Beyşehir merkezinde yer alan parklarda-bahçelerde ve Eşrefoğlu Külliyesi içinde çeşitli alanlarda Roma-Bizans Selçuklu, Beylikler ve Osmanlı dönemlerine ait çok sayıda taş eser bulunmaktadır. Bu taş eserlerin önemli bir kısmı açık alanlarda, parklarda ya da bahçelerde korumadan uzak sağa sola serpiştirilmiş şekilde, hava koşulları, hayvan ve insanların tahribi gibi dış etkilere açık durumdadır. Eserlerin önemli bir kısmı Türkçe kitabelere sahip olmasına rağmen, içlerindeki bazı sanduka ve mezar taşlarında Arapça-Farsça şiirler, Kuran-ı Kerim’den ayet ve sureler bulunmaktadır. Bu eserler sadece üzerindeki yazıların mukaddesatı nedeniyle değil, aynı zamanda süsleme ve biçim özellikleri, ait oldukları döneme dair tarihsel şahitlikleri ve değerleri ile bugün ki vaziyetlerinde gelişigüzel bir şekilde korunmasız ve güvenliksiz bırakılmayacak kadar önemlidir.
Beyşehir İlçesi dâhilinde Roma-Bizans, Selçuklu, Beylikler ve Osmanlı dönemine ait Kültür Varlıklarının korunması ve Beyşehir’e özgün kentsel ve kırsal kültürün muhafaza edilmesi için Beyşehir’de en kısa zamanda bir müzenin kurulması veya uygun koruma şartlarının oluşturulması gerekmektedir. Yaklaşık 7 yıldır, gerek basın yoluyla ve gerekse çeşitli konferans, söyleşi ve imza günlerimde Beyşehir’de bir müze kurulmasının gereğini ısrarla dile getirmekteyim. Ancak biliyorum ki Beyşehir'deki müze açılması konusundaki mücadele hiç de yeni değil, bu 1980'li yıllardan itibaren süregelen bir mücadeledir. Dönemin Beyşehir gazetelerinde ta o zamanlarda Beyşehir’de bir müze açılması yönündeki talepleri içeren pek çok kayda rastlamıştım. Aslında Beyşehir’le ilgili yıllar önce yazılmış bazı eserlerde, 1934 yılında M. Memduh Yavuz, 1960'lı yıllarda İ. H. Konyalı gibi araştırmacılar da eserlerinde Beyşehir'e bir müze açılması yolunda temennilerini ifade etmişlerdir. Bizler de akademik çalışmalarımızda bu hususlara yıllardır dikkat çekiyoruz. Bu çerçevede Beyşehir’le ilgili çok sayıda yayın üretmiş ve tespit ettiğimiz sanduka ve mezar taşlarını bir dilbilimci ve bir sanat tarihçi arkadaşımızla 6-7 yayın yapmak suretiyle, bir bakıma bu eserlerin envanterini çıkarmış ve literatüre de kazandırmış olduk.

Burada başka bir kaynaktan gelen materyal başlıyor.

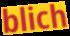
blich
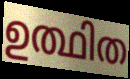
ഉത്ഥിത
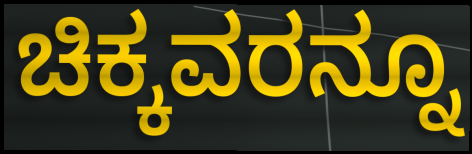
ಚಿಕ್ಕವರನ್ನೂ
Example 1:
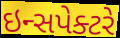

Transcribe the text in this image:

ઇન્સપેક્ટરે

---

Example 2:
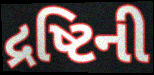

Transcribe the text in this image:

દ્રષ્ટિની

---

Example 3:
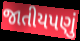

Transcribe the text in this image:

જાતીયપણું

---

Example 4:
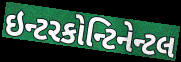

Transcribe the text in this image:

ઇન્ટરકોન્ટિનેન્ટલ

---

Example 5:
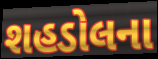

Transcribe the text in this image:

શહડોલના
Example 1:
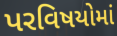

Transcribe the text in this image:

પરવિષયોમાં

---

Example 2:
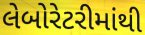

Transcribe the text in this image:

લેબોરેટરીમાંથી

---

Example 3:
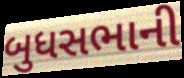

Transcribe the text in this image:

બુધસભાની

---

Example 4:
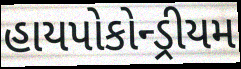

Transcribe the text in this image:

હાયપોકોન્ડ્રીયમ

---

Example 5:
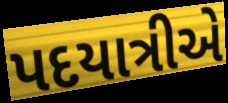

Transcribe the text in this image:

પદયાત્રીએ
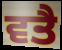
ਵਤੈ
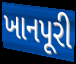
ખાનપૂરી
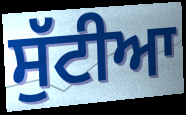
ਸੁੱਟੀਆ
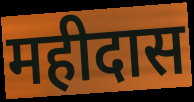
महीदास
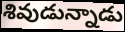
శివుడున్నాడు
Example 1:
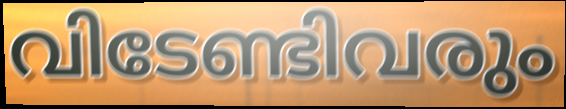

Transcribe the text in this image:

വിടേണ്ടിവരും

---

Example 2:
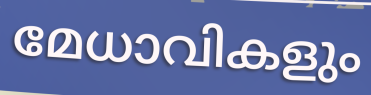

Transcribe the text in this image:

മേധാവികളും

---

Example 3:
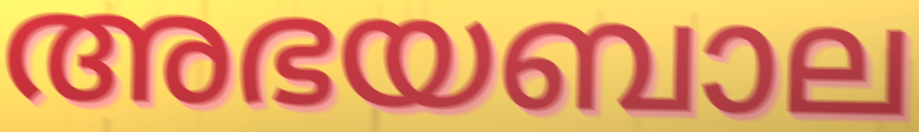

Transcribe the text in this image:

അഭയബാല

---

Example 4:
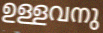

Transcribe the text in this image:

ഉള്ളവനു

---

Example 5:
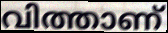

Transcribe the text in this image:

വിത്താണ്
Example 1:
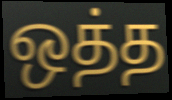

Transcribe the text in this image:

ஒத்த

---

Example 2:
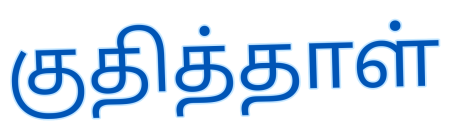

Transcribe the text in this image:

குதித்தாள்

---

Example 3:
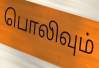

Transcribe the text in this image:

பொலிவும்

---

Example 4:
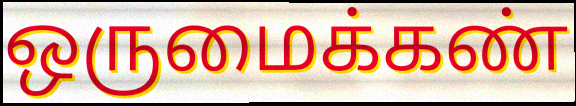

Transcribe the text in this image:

ஒருமைக்கண்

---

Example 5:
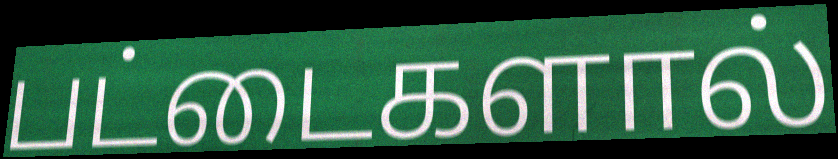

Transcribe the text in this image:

பட்டைகளால்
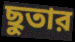
ছুতার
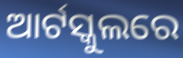
ଆର୍ଟସ୍କୁଲରେ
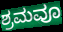
ಶ್ರಮವೂ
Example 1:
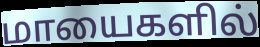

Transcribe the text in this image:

மாயைகளில்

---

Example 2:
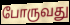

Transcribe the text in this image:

Tarihî süreçten günümüze kadar ulaşmış olan Beyşehir’deki eserlerin korunması, bizim en başta gelen görevimizdir. Zira bu, ülkemizi Türk-İslam yurdu yapan, şehrimizi inşa ve imar eden ecdadımıza olduğu gibi, aynı oranda gelecek nesillere bırakmak adına ödemek zorunda olduğumuz borcumuzdur. Beyşehir’de kurulacak bir müze, başta sağda solda kaderine terk edilmiş çok sayıda eserin kurtulmasına ve gelecek nesillere aktarılmasına imkân tanıyacaktır. Sosyal, kültürel ve ekonomik anlamda çok sayıda etki uyandıracak olan bu girişim, ayrıca Beyşehir Kültür ve Turizmine de hizmet edecektir. Beyşehir’e gelen yerli ve yabancı turistler müzeyi gezerek, bölgede daha fazla vakit geçirecek, bu durum Beyşehir hakkında ilgiyi artıracak, belki de insanların konaklama ihtiyacını da doğuracaktır. Müzenin kurulmasına kadar geçecek olan sürede Beyşehir’in tarihsel ve kültürel yapısına uygun nitelikte olmak üzere, mevcut eserlerin sergi ve teşhir şartlarına uygun, yani müze olmaya elverişli, daha korunaklı üstü kapalı, emniyeti alınmış tarihî yapılara taşınması da mümkündür. İçerişehir Mahallesi içinde bulunan İsmail Ağa Medresesi veya Eşrefoğlu Bedesteni düzenlenerek Taş Eserleri Müzesi’ne dönüştürülebilir. Bunların gerçekleşmesi de bürokratik açıdan sıkıntılı oluyorsa, Hamidiye Mahallesi’nde yer alan Süleyman Efendi Konağı restore edilerek Beyşehir’e en azından bir “Kent Müzesi” veya “Bey Konağı” kazandırılabilir. Bu girişimler tek başına yeterli değilse de ecdadımızın emaneti olan eserlerin yok olmaktan kurtarılmasına hizmet edecektir.